What is needed »
Scan the records for the string "have"; copy each line where it occurs.

==== Source material

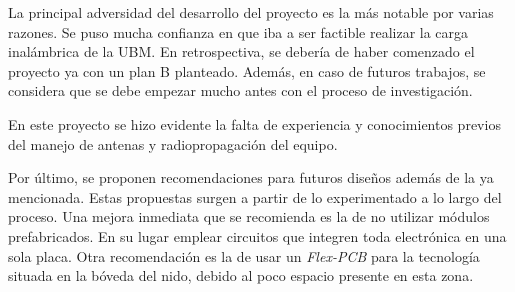La principal adversidad del desarrollo del proyecto es la más notable por varias razones. Se puso mucha confianza en que iba a ser factible realizar la carga inalámbrica de la UBM. En retrospectiva, se debería de haber comenzado el proyecto ya con un plan B planteado. Además, en caso de futuros trabajos, se considera que se debe empezar mucho antes con el proceso de investigación. 

En este proyecto se hizo evidente la falta de experiencia y conocimientos previos del manejo de antenas y radiopropagación del equipo.%

Por último, se proponen recomendaciones para futuros diseños además de la ya mencionada. Estas propuestas surgen a partir de lo experimentado a lo largo del proceso. Una mejora inmediata que se recomienda es la de no utilizar módulos prefabricados. En su lugar emplear circuitos que integren toda electrónica en una sola placa. Otra recomendación es la de usar un \textit{Flex-PCB} para la tecnología situada en la bóveda del nido, debido al poco espacio presente en esta zona.
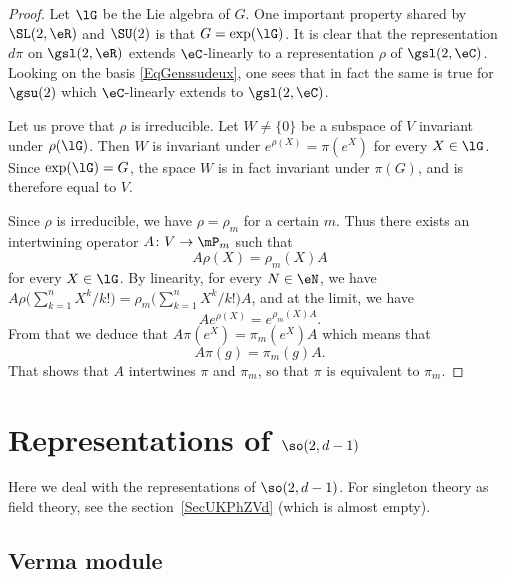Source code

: \begin{proof}
Let $\lG$ be the Lie algebra of $G$. One important property shared by $\SL(2,\eR)$ and $\SU(2)$ is that $G=\exp(\lG)$. It is clear that the representation $d\pi$ on $\gsl(2,\eR)$ extends $\eC$-linearly to a representation $\rho$ of $\gsl(2,\eC)$. Looking on the basis \eqref{EqGenssudeux}, one sees that in fact the same is true for $\gsu(2)$ which $\eC$-linearly extends to $\gsl(2,\eC)$.

Let us prove that $\rho$ is irreducible. Let $W\neq\{ 0 \}$ be a subspace of $V$ invariant under $\rho(\lG)$. Then $W$ is invariant under $ e^{\rho(X)}=\pi( e^{X})$ for every $X\in\lG$. Since $\exp(\lG)=G$, the space $W$ is in fact invariant under $\pi(G)$, and is therefore equal to $V$.

Since $\rho$ is irreducible, we have $\rho=\rho_m$ for a certain $m$. Thus there exists an intertwining operator $A\colon V\to \mP_m$ such that
\[
	A\rho(X)=\rho_m(X)A
\]
for every $X\in\lG$. By linearity, for every $N\in\eN$, we have $A\rho\big( \sum_{k=1}^n X^k/k! \big)=\rho_m\big( \sum_{k=1}^n X^k/k! \big)A$, and at the limit, we have
\begin{equation}
	A e^{\rho(X)}= e^{\rho_m(X)A}.
\end{equation}
From that we deduce that $A\pi( e^{X})=\pi_m( e^{X})A$ which means that
\[
	A\pi(g)=\pi_m(g)A.
\]
That shows that $A$ intertwines $\pi$ and $\pi_m$, so that $\pi$ is equivalent to $\pi_m$.
\end{proof}
\section{Representations of \texorpdfstring{$\so(2,d-1)$}{so2d}}

Here we deal with the representations of \( \so(2,d-1)\). For singleton theory as field theory, see the section~\ref{SecUKPhZVd} (which is almost empty).

\subsection{Verma module}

========

Completed exercise »
Since $\rho$ is irreducible, we have $\rho=\rho_m$ for a certain $m$. Thus there exists an intertwining operator $A\colon V\to \mP_m$ such that
for every $X\in\lG$. By linearity, for every $N\in\eN$, we have $A\rho\big( \sum_{k=1}^n X^k/k! \big)=\rho_m\big( \sum_{k=1}^n X^k/k! \big)A$, and at the limit, we have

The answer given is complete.